Entre les avancées médicales, les modes de prévention, les informations erronées qui continuent de circuler et la représentation à changer, la lutte contre la sérophobie ne manque pas de travail. Mais cela devra se continuer aussi dans les textes et dispositions légales qui continuent de concerner les PVVIH, tant dans le domaine médical que dans la vie de tous les jours, pour la finance, les assurances… Des sujets qui sont de vrais problèmes parfois pour se projeter, travailler, avoir des perspectives tant personnelles que familiales, bref mener son existence comme n’importe qui.

HES propose :

  • Il est important que l’État et ses services confirment leurs soutiens aux associations qui agissent sur le terrain aux côtés des publics ciblés, des séropositifs, des malades et leurs proches… La lutte contre la sérophobie (la peur, le rejet, le dégout des personnes vivant avec le VIH-​Sida) n’est pas accessoire et reste une démarche essentielle de fraternité, pour combattre les peurs et les préjugés, et réaffirmer que c’est le VIH qu’il faut exclure, pas les personnes vivant avec.
  • Diffuser, reprendre et créer des campagnes d’information et de santé publique sur le sujet, car elles sont les premières sources pour reprendre la main sur les discours erronés et sur les personnes rétives à voir la réalité du VIH d’aujourd’hui, et des PVVIH.
  • Soutenir et faire endosser aux structures publiques, y compris commerciales, le soutien aux journées d’action autour de la lutte contre le VIH-​Sida, en décembre et mars.

Pour une politique efficace et assumée de lutte contre les discriminations, il est conseillé qu’un portefeuille ministériel majeur intègre – et qu’une délégation au sein des structures publiques le permettant – explicitement cette dimension. Elle peut, par exemple, compléter un portefeuille, notamment celui travaillant sur les droits humains, la lutte contre les discriminations (LCD)…
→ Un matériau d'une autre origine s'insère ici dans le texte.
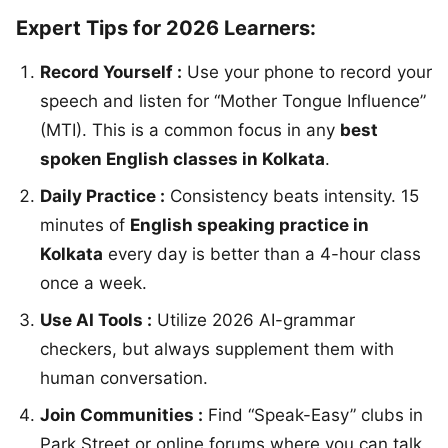
Expert Tips for 2026 Learners:
Record Yourself :
Use your phone to record your
speech and listen for “Mother Tongue Influence”
(MTI). This is a common focus in any
best
spoken English classes in Kolkata
.
Daily Practice :
Consistency beats intensity. 15
minutes of
English speaking practice in
Kolkata
every day is better than a 4-hour class
once a week.
Use AI Tools :
Utilize 2026 AI-grammar
checkers, but always supplement them with
human conversation.
Join Communities :
Find “Speak-Easy” clubs in
Park Street or online forums where you can talk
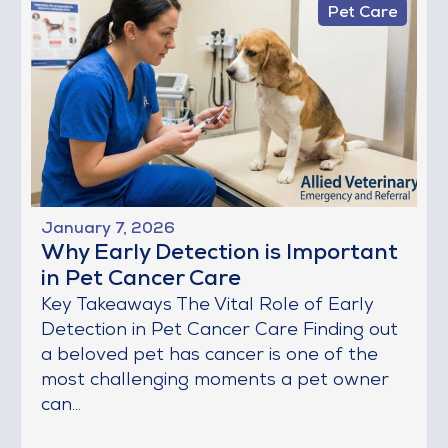
Pet Care
January 7, 2026
Why Early Detection is Important
in Pet Cancer Care
Key Takeaways The Vital Role of Early
Detection in Pet Cancer Care Finding out
a beloved pet has cancer is one of the
most challenging moments a pet owner
can...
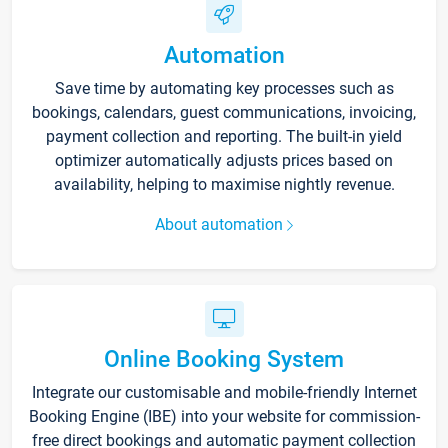
Automation
Save time by automating key processes such as
bookings, calendars, guest communications, invoicing,
payment collection and reporting. The built-in yield
optimizer automatically adjusts prices based on
availability, helping to maximise nightly revenue.
About automation
Online Booking System
Integrate our customisable and mobile-friendly Internet
Booking Engine (IBE) into your website for commission-
free direct bookings and automatic payment collection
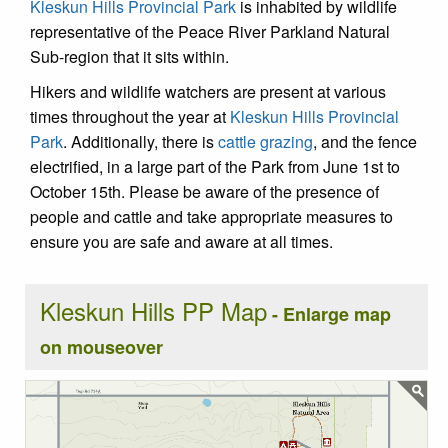
Kleskun Hills Provincial Park
is inhabited by wildlife
representative of the Peace River Parkland Natural
Sub-region that it sits within.
Hikers and wildlife watchers are present at various
times throughout the year at
Kleskun Hills Provincial
Park
. Additionally, there is
cattle grazing
, and the fence
electrified, in a large part of the Park from June 1st to
October 15th. Please be aware of the presence of
people and cattle and take appropriate measures to
ensure you are safe and aware at all times.
Kleskun Hills PP Map
- Enlarge map
on mouseover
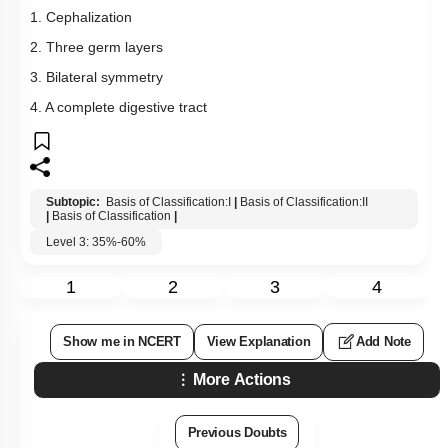
1. Cephalization
2. Three germ layers
3. Bilateral symmetry
4. A complete digestive tract
Subtopic:
Basis of Classification:I
|
Basis of Classification:II
|
Basis of Classification
|
Level 3: 35%-60%
1
2
3
4
Show me in NCERT
View Explanation
Add Note
More Actions
Previous Doubts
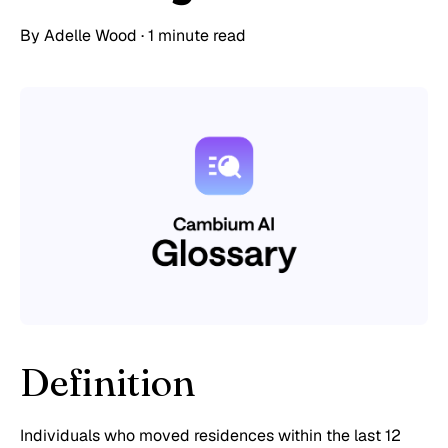
By
Adelle Wood
·
1 minute read
Definition
Individuals who moved residences within the last 12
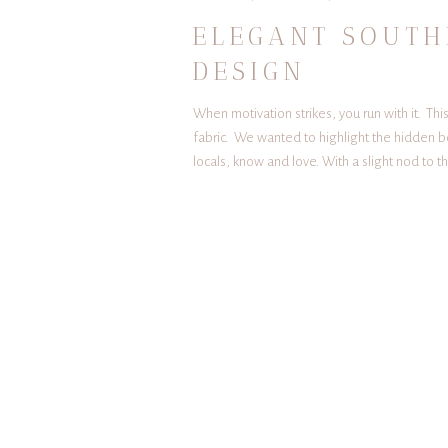
ELEGANT SOUTH
DESIGN
When motivation strikes, you run with it. T
fabric. We wanted to highlight the hidden b
locals, know and love. With a slight nod to 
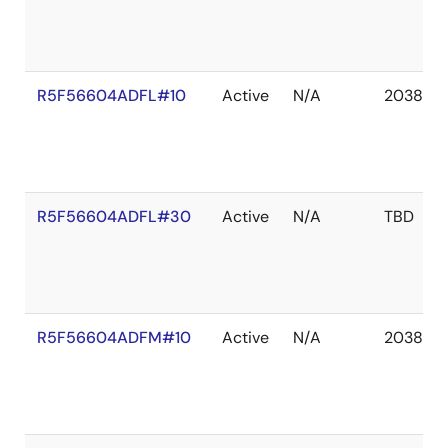
R5F56604ADFL#10
Active
N/A
2038 De
R5F56604ADFL#30
Active
N/A
TBD
R5F56604ADFM#10
Active
N/A
2038 De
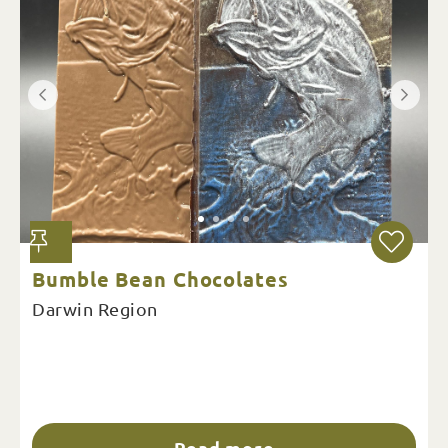
Bumble Bean Chocolates
Darwin Region
Read more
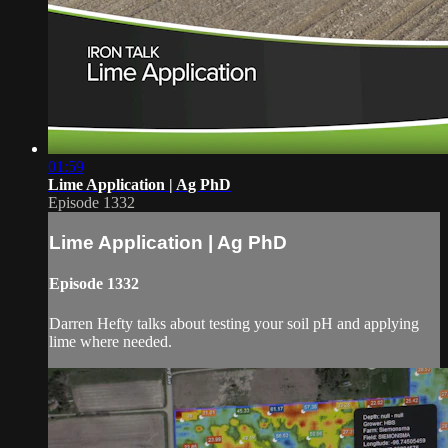
01:59
Lime Application | Ag PhD
Episode 1332
Lime Application | Ag PhD
Episode 1332
Darren Hefty talks about testing your soil pH and applying
lime where needed.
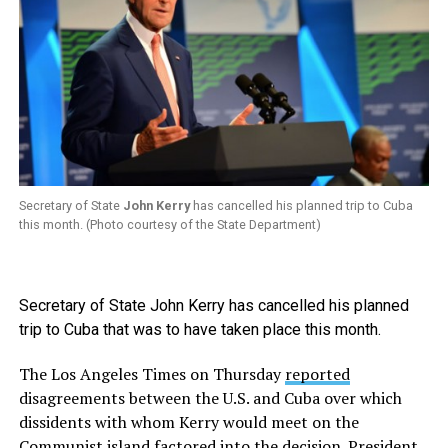
Secretary of State
John Kerry
has cancelled his planned trip to Cuba
this month. (Photo courtesy of the State Department)
Secretary of State John Kerry has cancelled his planned
trip to Cuba that was to have taken place this month.
The Los Angeles Times on Thursday
reported
disagreements between the U.S. and Cuba over which
dissidents with whom Kerry would meet on the
Communist island factored into the decision. President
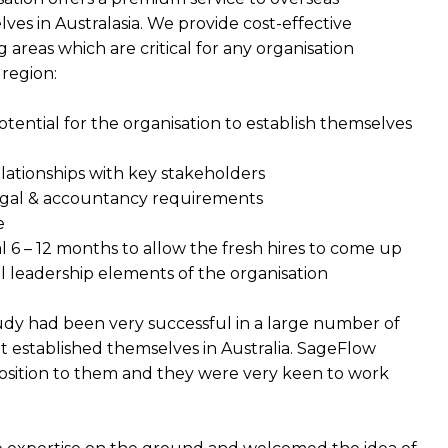
ves in Australasia. We provide cost-effective
 areas which are critical for any organisation
 region:
otential for the organisation to establish themselves
elationships with key stakeholders
legal & accountancy requirements
e
 6 – 12 months to allow the fresh hires to come up
l leadership elements of the organisation
tudy had been very successful in a large number of
 established themselves in Australia. SageFlow
sition to them and they were very keen to work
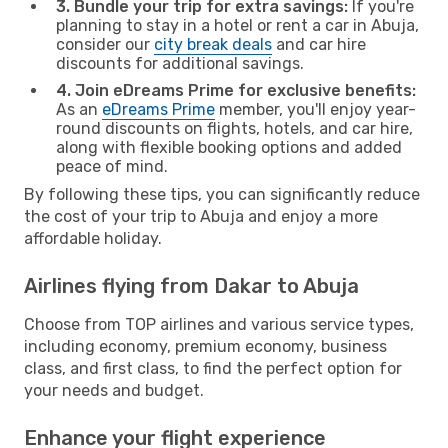
3. Bundle your trip for extra savings:
If you're
planning to stay in a hotel or rent a car in Abuja,
consider our
city break deals
and car hire
discounts for additional savings.
4. Join eDreams Prime for exclusive benefits:
As an
eDreams Prime
member, you'll enjoy year-
round discounts on flights, hotels, and car hire,
along with flexible booking options and added
peace of mind.
By following these tips, you can significantly reduce
the cost of your trip to Abuja and enjoy a more
affordable holiday.
Airlines flying from Dakar to Abuja
Choose from TOP airlines and various service types,
including economy, premium economy, business
class, and first class, to find the perfect option for
your needs and budget.
Enhance your flight experience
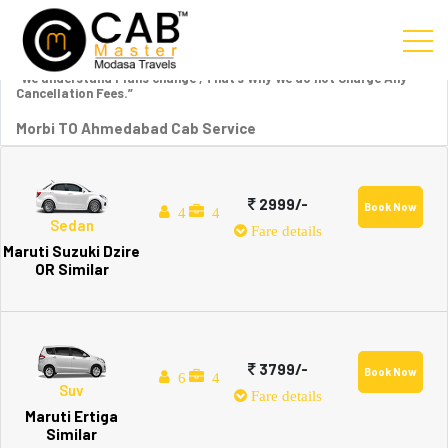
“We understand Plans change , That’s Why We do not Charge Any
Cancellation Fees.”
Morbi TO Ahmedabad Cab Service
2999/-
Book Now
4
4
Sedan
Fare details
Maruti Suzuki Dzire
OR Similar
3799/-
Book Now
6
4
Suv
Fare details
Maruti Ertiga
Similar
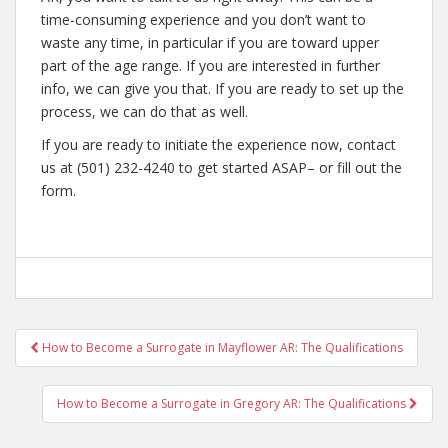
time-consuming experience and you don’t want to
waste any time, in particular if you are toward upper
part of the age range. If you are interested in further
info, we can give you that. If you are ready to set up the
process, we can do that as well.
If you are ready to initiate the experience now, contact
us at (501) 232-4240 to get started ASAP– or fill out the
form.
Post
How to Become a Surrogate in Mayflower AR: The Qualifications
navigation
How to Become a Surrogate in Gregory AR: The Qualifications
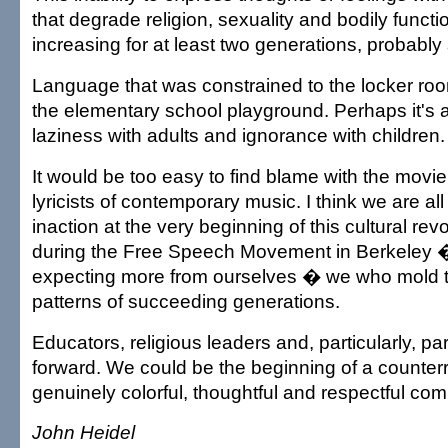
that degrade religion, sexuality and bodily funct
increasing for at least two generations, probably
Language that was constrained to the locker ro
the elementary school playground. Perhaps it's a
laziness with adults and ignorance with children.
It would be too easy to find blame with the movie
lyricists of contemporary music. I think we are all g
inaction at the very beginning of this cultural re
during the Free Speech Movement in Berkeley � 
expecting more from ourselves � we who mold 
patterns of succeeding generations.
Educators, religious leaders and, particularly, p
forward. We could be the beginning of a counterr
genuinely colorful, thoughtful and respectful co
John Heidel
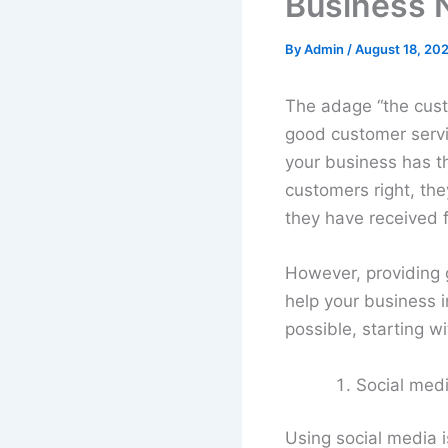
Business 
By
Admin
/
August 18, 202
The adage “the cust
good customer service
your business has th
customers right, the
they have received 
However, providing
help your business i
possible, starting w
Social medi
Using social media 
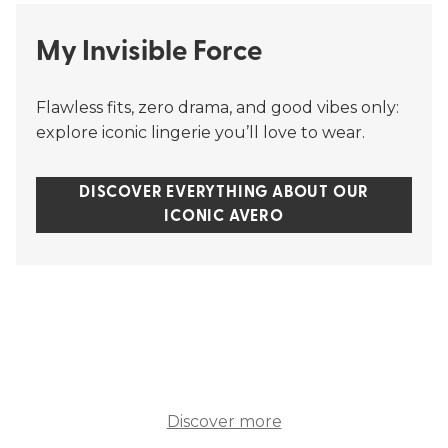
My Invisible Force
Flawless fits, zero drama, and good vibes only:
explore iconic lingerie you’ll love to wear.
DISCOVER EVERYTHING ABOUT OUR
ICONIC AVERO
Discover more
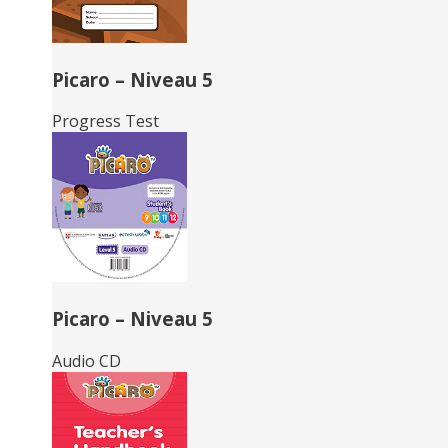
Picaro – Niveau 5
Progress Test
Picaro – Niveau 5
Audio CD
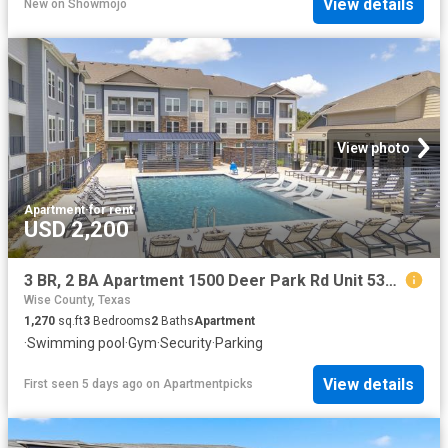
View details
New
on
Showmojo
View photo
Apartment
·
for rent
USD 2,200
3 BR, 2 BA Apartment 1500 Deer Park Rd Unit 5307, Decatur, TX 76234
Wise County, Texas
1,270
sq.ft
3
Bedrooms
2
Baths
Apartment
·
Swimming pool
·
Gym
·
Security
·
Parking
View details
First seen 5 days ago
on
Apartmentpicks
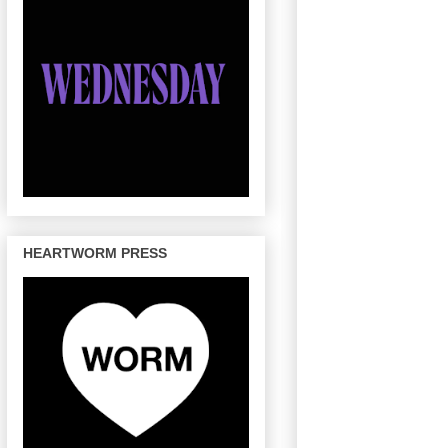
HEARTWORM PRESS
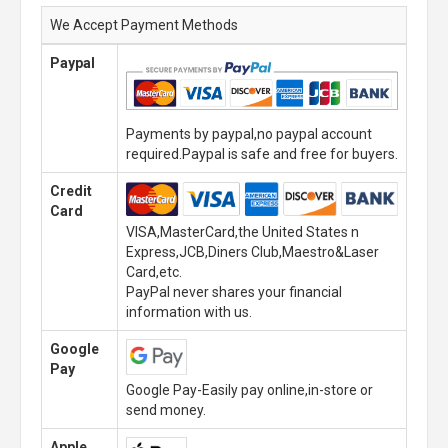
We Accept Payment Methods
Paypal
Payments by paypal,no paypal account
required.Paypal is safe and free for buyers.
Credit
Card
VISA,MasterCard,the United States n
Express,JCB,Diners Club,Maestro&Laser
Card,etc.
PayPal never shares your financial
information with us.
Google
Pay
Google Pay-Easily pay online,in-store or
send money.
Apple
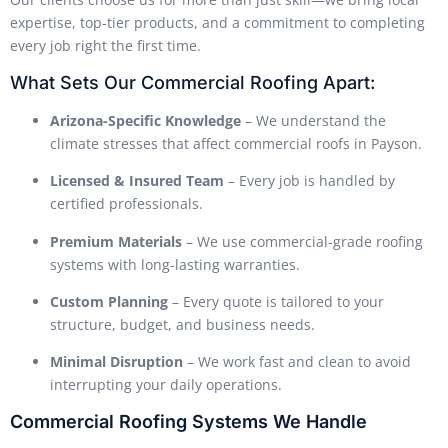
expertise, top-tier products, and a commitment to completing
every job right the first time.
What Sets Our Commercial Roofing Apart:
Arizona-Specific Knowledge
– We understand the
climate stresses that affect commercial roofs in Payson.
Licensed & Insured Team
– Every job is handled by
certified professionals.
Premium Materials
– We use commercial-grade roofing
systems with long-lasting warranties.
Custom Planning
– Every quote is tailored to your
structure, budget, and business needs.
Minimal Disruption
– We work fast and clean to avoid
interrupting your daily operations.
Commercial Roofing Systems We Handle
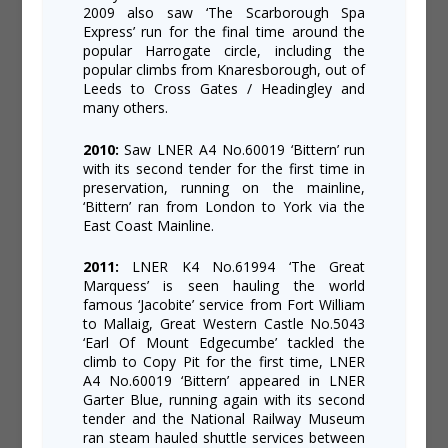
2009 also saw ‘The Scarborough Spa
Express’ run for the final time around the
popular Harrogate circle, including the
popular climbs from Knaresborough, out of
Leeds to Cross Gates / Headingley and
many others.
2010:
Saw LNER A4 No.60019 ‘Bittern’ run
with its second tender for the first time in
preservation, running on the mainline,
‘Bittern’ ran from London to York via the
East Coast Mainline.
2011:
LNER K4 No.61994 ‘The Great
Marquess’ is seen hauling the world
famous ‘Jacobite’ service from Fort William
to Mallaig, Great Western Castle No.5043
‘Earl Of Mount Edgecumbe’ tackled the
climb to Copy Pit for the first time, LNER
A4 No.60019 ‘Bittern’ appeared in LNER
Garter Blue, running again with its second
tender and the National Railway Museum
ran steam hauled shuttle services between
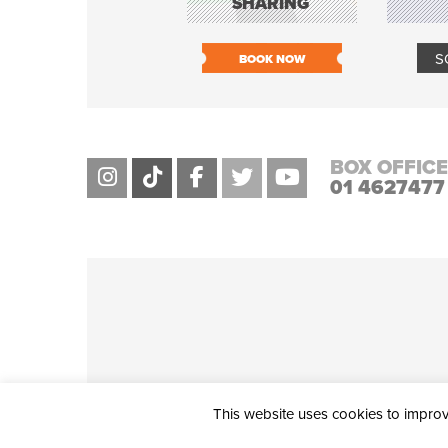
SHARING
S
BOOK NOW
BOX OFFICE
01 4627477
This website uses cookies to improve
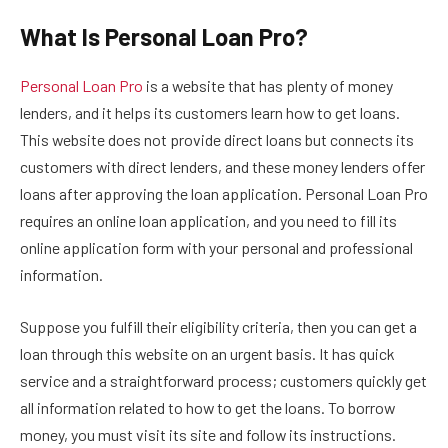
What Is Personal Loan Pro?
Personal Loan Pro
is a website that has plenty of money
lenders, and it helps its customers learn how to get loans.
This website does not provide direct loans but connects its
customers with direct lenders, and these money lenders offer
loans after approving the loan application. Personal Loan Pro
requires an online loan application, and you need to fill its
online application form with your personal and professional
information.
Suppose you fulfill their eligibility criteria, then you can get a
loan through this website on an urgent basis. It has quick
service and a straightforward process; customers quickly get
all information related to how to get the loans. To borrow
money, you must visit its site and follow its instructions.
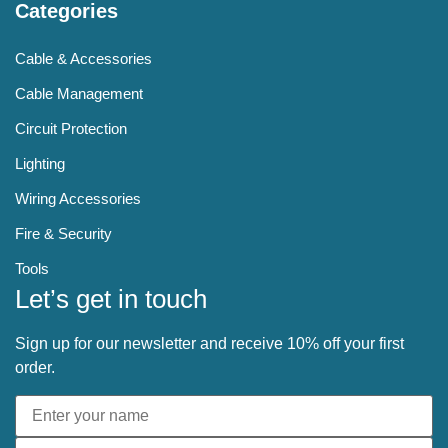
Categories
Cable & Accessories
Cable Management
Circuit Protection
Lighting
Wiring Accessories
Fire & Security
Tools
Let’s get in touch
Sign up for our newsletter and receive 10% off your first
order.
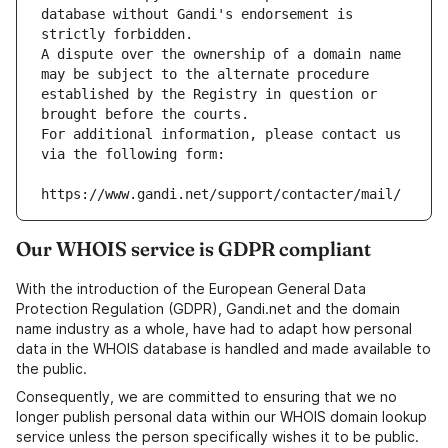
database without Gandi's endorsement is 
strictly forbidden.
A dispute over the ownership of a domain name 
may be subject to the alternate procedure 
established by the Registry in question or 
brought before the courts.
For additional information, please contact us 
via the following form:
https://www.gandi.net/support/contacter/mail/
Our WHOIS service is GDPR compliant
With the introduction of the European General Data
Protection Regulation (GDPR), Gandi.net and the domain
name industry as a whole, have had to adapt how personal
data in the WHOIS database is handled and made available to
the public.
Consequently, we are committed to ensuring that we no
longer publish personal data within our WHOIS domain lookup
service unless the person specifically wishes it to be public.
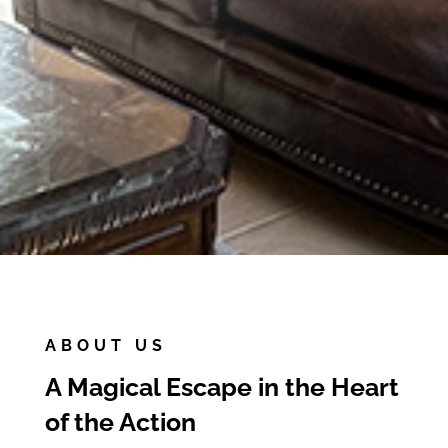
Book Paradise Falls
ABOUT US
A Magical Escape in the Heart
of the Action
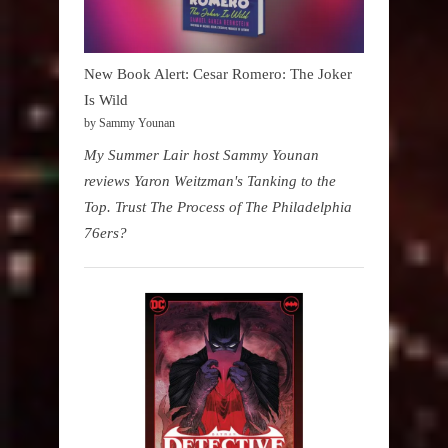
New Book Alert: Cesar Romero: The Joker
Is Wild
by Sammy Younan
My Summer Lair host Sammy Younan
reviews Yaron Weitzman's Tanking to the
Top. Trust The Process of The Philadelphia
76ers?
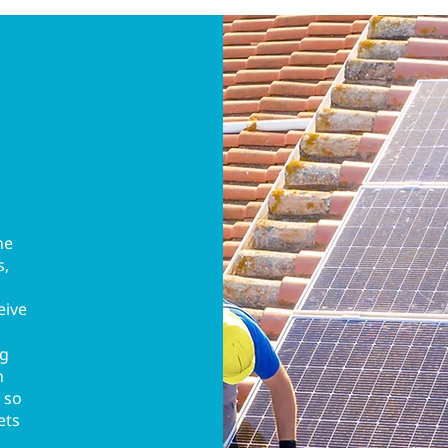
he
s,
eive
ng
n
 so
ets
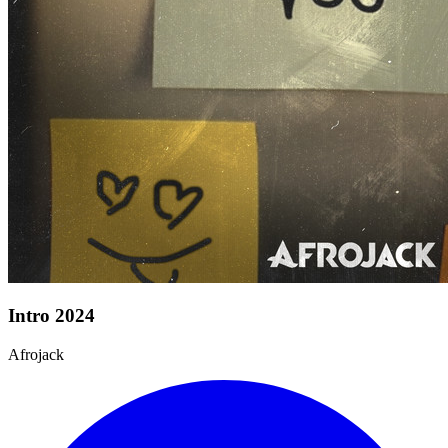
Intro 2024
Afrojack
La transversalité évidente des sujets LGBTI+ doit amener toutes les délégations à travailler et abonder des budgets ensemble, en lien avec celle chargée des LGBTI+ (social, santé, culture, sport, jeunesse), pour éviter une action trop réduite et atomisée. La délégation pourra alors être un véritable aiguillon sur ses sujets, permettant d’avancer concrètement et poussant toutes les autres à penser et intégrer les dimensions LGBTI+ dans leurs actions et leurs travaux.

HES propose :

  • Un portefeuille ministériel avec rang de ministre d’État, dédié, qui mentionnera explicitement la lutte contre les discriminations et intègrera les sujets LGBTI+. Avec un budget conséquent et des agents publics de ministère en nombre et représenté sur tout le territoire du pays (NB : la Dilcrah compte seulement une vingtaine d’agents, dont seulement deux s’occupent des sujets LGBTI+).
  • Afin de coordonner les différentes actions qui seront menées, et de donner de la visibilité à la volonté politique qui les inspire, HES demande qu’un·e ministre spécifique soit nommé·e responsable de l’élaboration et du suivi des objectifs du mandat dans le domaine de la LCD et des luttes contre les LGBTIphobies.